### TASK TO CARRY OUT
Run through the records and show each line that includes the string "million".

Saved entries:
****************

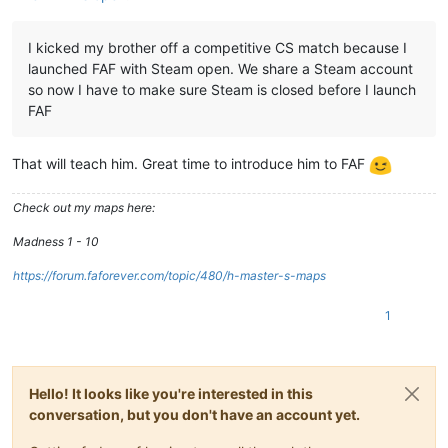
I kicked my brother off a competitive CS match because I
launched FAF with Steam open. We share a Steam account
so now I have to make sure Steam is closed before I launch
FAF
That will teach him. Great time to introduce him to FAF
Check out my maps here:
Madness 1 - 10
https://forum.faforever.com/topic/480/h-master-s-maps
1
Hello! It looks like you're interested in this
conversation, but you don't have an account yet.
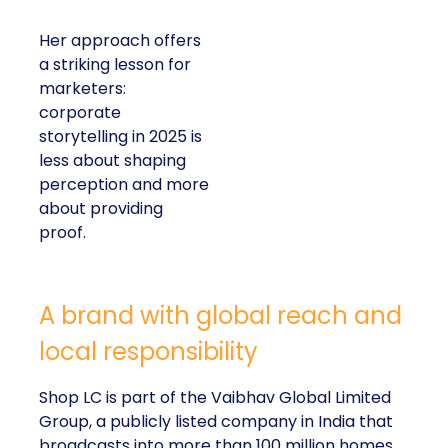
Her approach offers
a striking lesson for
marketers:
corporate
storytelling in 2025 is
less about shaping
perception and more
about providing
proof.
A brand with global reach and
local responsibility
Shop LC is part of the Vaibhav Global Limited
Group, a publicly listed company in India that
broadcasts into more than 100 million homes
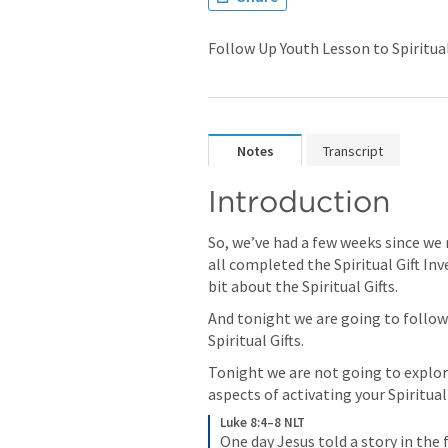
Follow Up Youth Lesson to Spiritual
Notes
Transcript
Introduction
So, we’ve had a few weeks since we
all completed the Spiritual Gift Inv
bit about the Spiritual Gifts.  
And tonight we are going to follow u
Spiritual Gifts.
Tonight we are not going to explor
aspects of activating your Spiritual G
Luke 8:4–8 NLT
One day Jesus told a story in the 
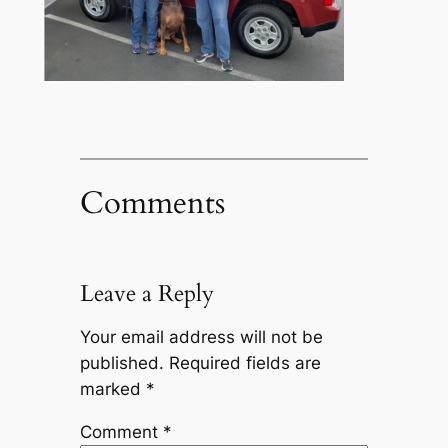
Comments
Leave a Reply
Your email address will not be
published.
Required fields are
marked
*
Comment
*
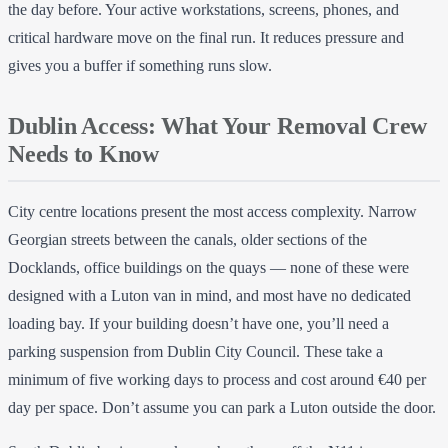
the day before. Your active workstations, screens, phones, and
critical hardware move on the final run. It reduces pressure and
gives you a buffer if something runs slow.
Dublin Access: What Your Removal Crew
Needs to Know
City centre locations present the most access complexity. Narrow
Georgian streets between the canals, older sections of the
Docklands, office buildings on the quays — none of these were
designed with a Luton van in mind, and most have no dedicated
loading bay. If your building doesn’t have one, you’ll need a
parking suspension from Dublin City Council. These take a
minimum of five working days to process and cost around €40 per
day per space. Don’t assume you can park a Luton outside the door.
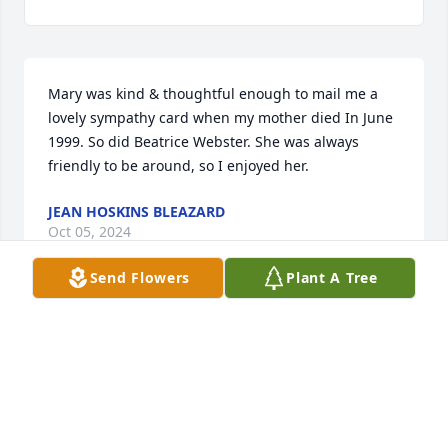
Mary was kind & thoughtful enough to mail me a 
lovely sympathy card when my mother died In June 
1999. So did Beatrice Webster. She was always 
friendly to be around, so I enjoyed her.
JEAN HOSKINS BLEAZARD
Oct 05, 2024
Send Flowers
Plant A Tree
Sorry I'm not able to attend Mary's 
funeral. Mary was a fun person, I 
remember helping to make the quilts, 
that were raffled off at the family 
reunion, with Mary and others of the family always 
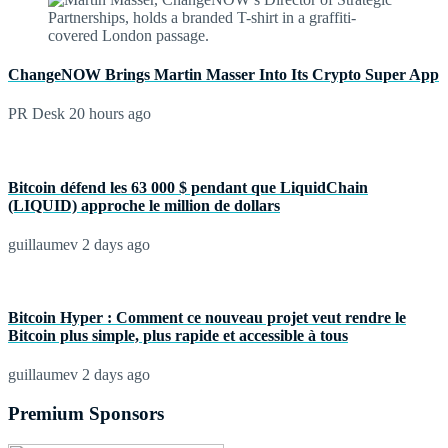
ChangeNOW Brings Martin Masser Into Its Crypto Super App
PR Desk
20 hours ago
Bitcoin défend les 63 000 $ pendant que LiquidChain
(LIQUID) approche le million de dollars
guillaumev
2 days ago
Bitcoin Hyper : Comment ce nouveau projet veut rendre le
Bitcoin plus simple, plus rapide et accessible à tous
guillaumev
2 days ago
Premium Sponsors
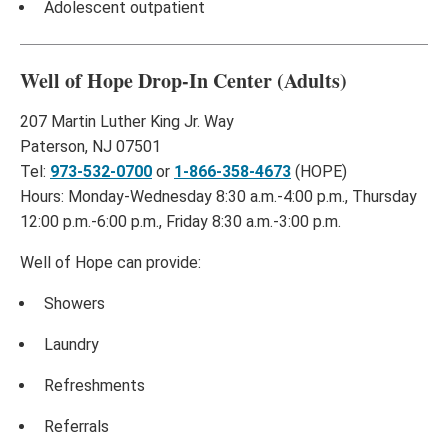
Adolescent outpatient
Well of Hope Drop-In Center (Adults)
207 Martin Luther King Jr. Way
Paterson, NJ 07501
Tel:
973-532-0700
or
1-866-358-4673
(HOPE)
Hours: Monday-Wednesday 8:30 a.m.-4:00 p.m., Thursday
12:00 p.m.-6:00 p.m., Friday 8:30 a.m.-3:00 p.m.
Well of Hope can provide:
Showers
Laundry
Refreshments
Referrals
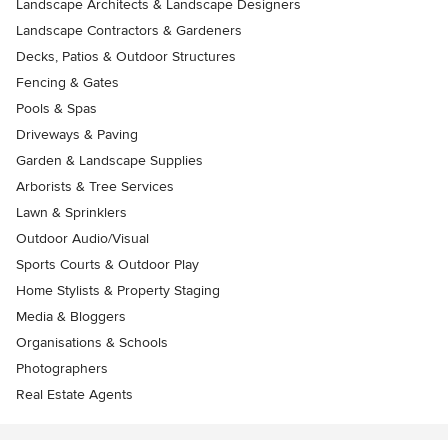
Landscape Architects & Landscape Designers
Landscape Contractors & Gardeners
Decks, Patios & Outdoor Structures
Fencing & Gates
Pools & Spas
Driveways & Paving
Garden & Landscape Supplies
Arborists & Tree Services
Lawn & Sprinklers
Outdoor Audio/Visual
Sports Courts & Outdoor Play
Home Stylists & Property Staging
Media & Bloggers
Organisations & Schools
Photographers
Real Estate Agents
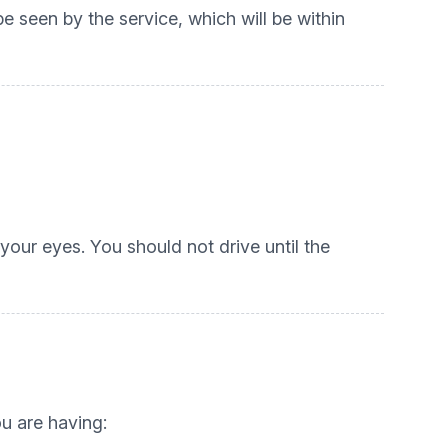
 seen by the service, which will be within
your eyes. You should not drive until the
ou are having:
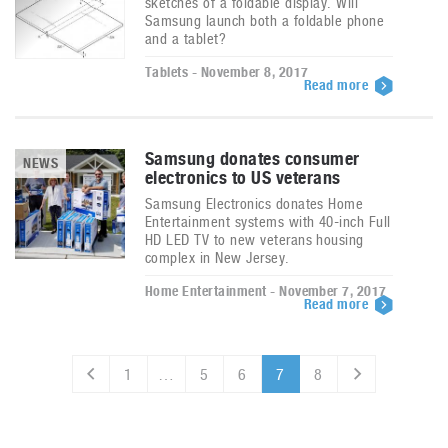
sketches of a foldable display. Will
Samsung launch both a foldable phone
and a tablet?
Tablets - November 8, 2017
Read more
Samsung donates consumer
NEWS
electronics to US veterans
Samsung Electronics donates Home
Entertainment systems with 40-inch Full
HD LED TV to new veterans housing
complex in New Jersey.
Home Entertainment - November 7, 2017
Read more
1
…
5
6
7
8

****************

### EXPECTED ANSWER
broadcasts into more than 100 million homes
(LIQUID) approche le million de dollars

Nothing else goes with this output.